Medicine (Baltimore). 2016 Jun;95(26):e3999.
Increased incidence of rheumatoid arthritis in multiple sclerosis: A nationwide cohort study.
Past studies have shown inconsistent results on whether there is an association between multiple sclerosis (MS) and rheumatoid arthritis. To investigate the possible relationship between the 2 autoimmune diseases, we performed a nationwide cohort study utilizing the National Health Insurance Research Database and the Registry of Catastrophic Illness.A total of 1456 newly diagnosed patients with MS and 10,362 control patients were matched for age, sex, and initial diagnosis date. Patients with MS had a higher incidence of rheumatoid arthritis (age-adjusted standardized incidence ratio: 1.72; 95% confidence interval = 1.01-2.91). There was a positive correlation in being diagnosed with rheumatoid arthritis in patients previously diagnosed with MS when stratified by sex and age.
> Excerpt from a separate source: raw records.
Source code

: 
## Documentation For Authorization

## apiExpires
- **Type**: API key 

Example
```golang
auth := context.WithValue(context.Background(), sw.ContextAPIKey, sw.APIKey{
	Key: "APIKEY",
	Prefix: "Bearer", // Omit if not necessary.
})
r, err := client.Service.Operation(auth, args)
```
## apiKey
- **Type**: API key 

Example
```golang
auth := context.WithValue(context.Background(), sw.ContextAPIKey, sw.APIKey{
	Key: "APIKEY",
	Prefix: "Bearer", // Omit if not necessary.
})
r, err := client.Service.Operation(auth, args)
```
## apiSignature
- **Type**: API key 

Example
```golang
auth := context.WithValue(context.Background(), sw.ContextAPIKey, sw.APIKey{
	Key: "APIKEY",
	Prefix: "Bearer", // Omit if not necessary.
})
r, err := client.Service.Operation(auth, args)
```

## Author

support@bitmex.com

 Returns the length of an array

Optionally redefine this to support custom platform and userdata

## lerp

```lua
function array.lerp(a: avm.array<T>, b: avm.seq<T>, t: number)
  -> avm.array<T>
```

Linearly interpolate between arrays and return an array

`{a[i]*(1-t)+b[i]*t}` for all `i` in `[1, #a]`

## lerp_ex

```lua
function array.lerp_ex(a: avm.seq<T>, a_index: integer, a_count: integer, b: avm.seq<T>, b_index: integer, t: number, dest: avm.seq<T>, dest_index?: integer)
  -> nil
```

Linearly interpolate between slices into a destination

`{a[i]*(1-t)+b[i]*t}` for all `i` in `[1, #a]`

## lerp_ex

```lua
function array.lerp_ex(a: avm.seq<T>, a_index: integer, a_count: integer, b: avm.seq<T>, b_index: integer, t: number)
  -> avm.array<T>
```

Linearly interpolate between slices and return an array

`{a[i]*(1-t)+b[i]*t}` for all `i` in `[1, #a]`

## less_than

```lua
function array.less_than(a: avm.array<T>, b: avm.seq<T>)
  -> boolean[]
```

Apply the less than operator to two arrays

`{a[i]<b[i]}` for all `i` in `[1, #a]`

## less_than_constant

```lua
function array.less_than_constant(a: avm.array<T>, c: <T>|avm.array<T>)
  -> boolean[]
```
The strength of this association remained statistically significant after adjusting for sex, age, and smoking history (hazard ratio: 1.78, 95% confidence interval = 1.24-2.56, P = 0.002).In conclusion, this study demonstrates that a diagnosis of MS increased the likelihood of a subsequent diagnosis of rheumatoid arthritis in patients, independent of sex, age, and smoking history.
Figure: The cumulative incidence of rheumatoid were higher in MS than in controls (p=0.002)
Sometimes trouble comes in twos! Here, the authors report the occurrence of rheumatoid arthritis (RA) in MS. And like in MS, the occurrence of RA was higher in females. A study of this scale or larger is required to make this type of study work. Which may explain why there is conflicting data out there, as previous work have been in smaller samples of people.
If we look at autoimmune disorders as a whole, their link with MS is more than simply coincidence. The associations are attributable partly to genetics (HLA genotype association), immune system dysfunction (e.g. antibodies targeting self antigens in the body) and environmental factors (e.g. smoking). The list of well described associated autoimmune disorders include Type I diabetes, Grave’s disease, Hashimoto’s disease, rheumatoid arthritis, alopecia, psoriasis/scleroderma, vitiligo, uveitis and autoimmune glomerulonephritis.
The link between RA and MS may be the underlying autoimmunity; there’s a role for T-helper type 17 (Th17) immune cell activation in both conditions, resulting in increased disease activity and reduced response to treatment. Thus common immunological pathways may be the key to increased susceptibility to both RA and MS in a single individual.
The authors also allude to more aggressive treatment may be needed when they co-occur. They point out that depression observed in both disorders leads to higher mortality in RA (Ang, DC Comorbid depression is an independent risk factor for mortality in patients with rheumatoid arthritis. J Rheumatol 2005; 32: 1013-9). The major problem with this is that we know that anti-TNF treatment used in aggressive RA also leads to the onset of demyelinating disease, i.e. MS (Mohan N Demyelination occurring during anti-tumour necrosis factor alpha therapy for inflammatory arthritides. Arthritis Rheum 2001;44:2862-2869) and probable worsening of the MS (Van Oosten BW, Increased MRI activity and immune activation in two multiple sclerosis patients treated with the monoclonal anti-tumour necrosis factor antibody cA2. Neurology 1996; 47: 1531-1534). So treatment options need to be considered carefully.